All Amazon has done is drive up the cost of living, taken over large parts of our city that could have been used for other purposes, destroyed local businesses, attacking unionization at every step, and somehow convinced so-called "progressive" Seattleites that they're the most important business in this city. Sure, they "created jobs"--by shipping people into the city for the majority of those jobs. They didn't create jobs for existing Seattleites, they lured in a bunch of overpaid tech heads from other cities. Did we need them? I mean, as far as I can remember, Seattle was a better place to live at any point between 2004-2014 than it is now. When did the homeless crisis start again? When did gentrification of old neighborhoods really pick up?

Was Amazon the only reason this happened? No.
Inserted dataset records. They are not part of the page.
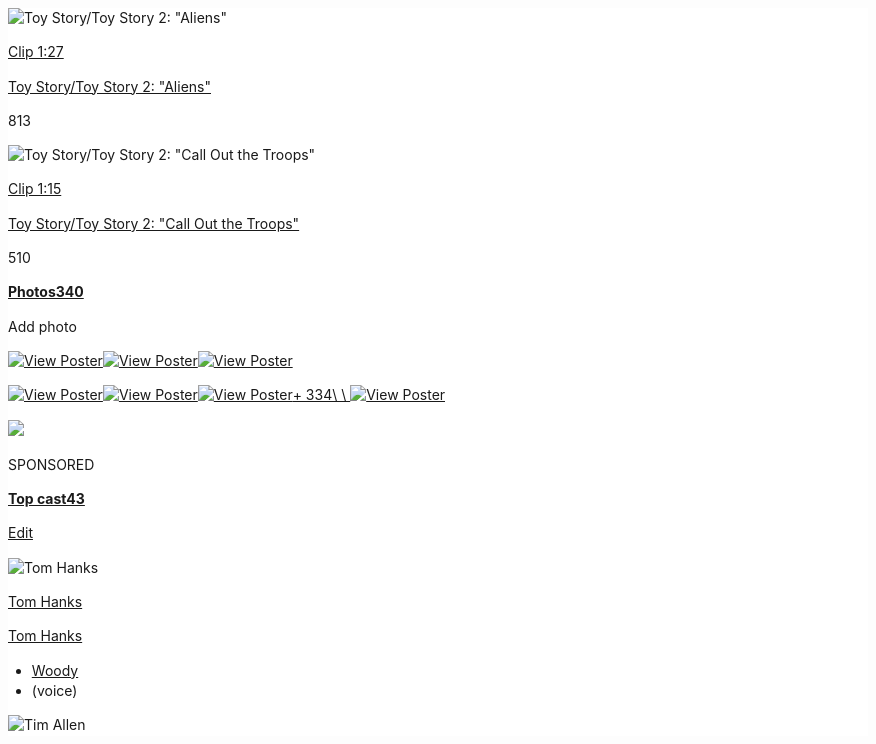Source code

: ![Toy Story/Toy Story 2: "Aliens"](https://m.media-amazon.com/images/M/MV5BMjI0OTAxMDU5Ml5BMl5BanBnXkFtZTgwNjU0MTQ4MjE@._V1_QL75_UX500_CR0,0,500,281_.jpg)

[Clip 1:27](https://www.imdb.com/video/vi2488861209/?ref_=tt_vids_vi_5)

[Toy Story/Toy Story 2: "Aliens"](https://www.imdb.com/video/vi2488861209/?ref_=tt_vids_vi_t_5)

813

![Toy Story/Toy Story 2: "Call Out the Troops"](https://m.media-amazon.com/images/M/MV5BMjM2ODcyNzQyN15BMl5BanBnXkFtZTgwOTM1MjQ4MjE@._V1_QL75_UX500_CR0,47,500,281_.jpg)

[Clip 1:15](https://www.imdb.com/video/vi2085683737/?ref_=tt_vids_vi_6)

[Toy Story/Toy Story 2: "Call Out the Troops"](https://www.imdb.com/video/vi2085683737/?ref_=tt_vids_vi_t_6)

510

[**Photos340**](https://www.imdb.com/title/tt0120363/mediaviewer/rm1810480640/?ref_=tt_ph_sm)

Add photo

[![View Poster](https://m.media-amazon.com/images/M/MV5BMjI2NDE3MjA5MV5BMl5BanBnXkFtZTcwNTA0NDU0NQ@@._V1_QL75_UX366_.jpg)](https://www.imdb.com/title/tt0120363/mediaviewer/rm1810480640/?ref_=tt_ph_1)[![View Poster](https://m.media-amazon.com/images/M/MV5BMjI1NDY1MjY1OV5BMl5BanBnXkFtZTcwNzA0NDU0NQ@@._V1_QL75_UX366_.jpg)](https://www.imdb.com/title/tt0120363/mediaviewer/rm1793703424/?ref_=tt_ph_2)[![View Poster](https://m.media-amazon.com/images/M/MV5BMjE5MzgxODEyNF5BMl5BanBnXkFtZTcwOTA0NDU0NQ@@._V1_QL75_UX366_.jpg)](https://www.imdb.com/title/tt0120363/mediaviewer/rm1776926208/?ref_=tt_ph_3)

[![View Poster](https://m.media-amazon.com/images/M/MV5BNTAxNDc3MTAyOV5BMl5BanBnXkFtZTcwMDE0NDU0NQ@@._V1_QL75_UX366_.jpg)](https://www.imdb.com/title/tt0120363/mediaviewer/rm1760148992/?ref_=tt_ph_1_1)[![View Poster](https://m.media-amazon.com/images/M/MV5BNDI5NDIzMzQxN15BMl5BanBnXkFtZTcwMTE0NDU0NQ@@._V1_QL75_UX366_.jpg)](https://www.imdb.com/title/tt0120363/mediaviewer/rm2011807232/?ref_=tt_ph_1_2)[![View Poster](https://m.media-amazon.com/images/M/MV5BNjk2MDA2MzkxOV5BMl5BanBnXkFtZTcwMzE0NDU0NQ@@._V1_QL75_UX366_.jpg)](https://www.imdb.com/title/tt0120363/mediaviewer/rm1995030016/?ref_=tt_ph_1_3)[\+ 334\\
\\
![View Poster](https://m.media-amazon.com/images/M/MV5BMTU4NTg1Mzg3MV5BMl5BanBnXkFtZTcwNjE0NDU0NQ@@._V1_QL75_UX209_.jpg)](https://www.imdb.com/title/tt0120363/mediaviewer/rm1978252800/?ref_=tt_ph_more)

![](https://api.imdb.us-east-1.prod.paets.advertising.amazon.dev/v1/ad-events/impression/01K62JB05THDK31X2G9P2BYEP4?publisherId=imdb&ts=1758875451656&autoref=false)

SPONSORED

[**Top cast43**](https://www.imdb.com/title/tt0120363/fullcredits/?ref_=tt_cst_sm)

[Edit](https://contribute.imdb.com/updates?edit=tt0120363/cast&ref_=tt_cst)

![Tom Hanks](https://m.media-amazon.com/images/M/MV5BMTQ2MjMwNDA3Nl5BMl5BanBnXkFtZTcwMTA2NDY3NQ@@._V1_QL75_UX140_CR0,8,140,140_.jpg)

[Tom Hanks](https://www.imdb.com/name/nm0000158/?ref_=tt_cst_i_1)

[Tom Hanks](https://www.imdb.com/name/nm0000158/?ref_=tt_cst_t_1)

- [Woody](https://www.imdb.com/title/tt0120363/characters/nm0000158/?ref_=tt_cst_c_1)
- (voice)

![Tim Allen](https://m.media-amazon.com/images/M/MV5BMTI5ODY0NTAwOF5BMl5BanBnXkFtZTcwOTI3NjQxMw@@._V1_QL75_UX140_CR0,12,140,140_.jpg)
The bigger issue is a bunch of Seattleites who were happy buying their over-priced houses while their fellow citizens struggled making ends-meet working multiple jobs, as our infrastructure began to collapse just as all of the huge sky rises went up. If you want to live in the new San Francisco--by all means, move to San Francisco.

Quit drinking their crappy kool-aid that's made by exploited workers in terrible working environments with no benefits who get fired when they so much as say "we should be cared about."

(I graduated from UW in 2009, and spent a number of years in the service industry, before having an opportunity to work in the non-profit sector. I have spent the last seven years working for various non-profits in Seattle, barely able to get by as rent prices skyrocket and the cost of living continues to grow, as our Seattle City Council ignores the average people who made this city such a great place to live, and kowtows to major corporations and know-nothing fiscal conservatives who don't understand simple mathematics.)

22

@16 You, a college graduate, voluntarily took a low-paying non-profit job, and you think conservatives are the ones who can't do math?

23

@16- you're an idiot.

26

@16 smits, excellent points.

30

@19 I am no fan of Sawant, but you can't blame her for those problems. Those are everywhere. It's a national crisis.

33

The SCC propaganda board with more how not to run a city.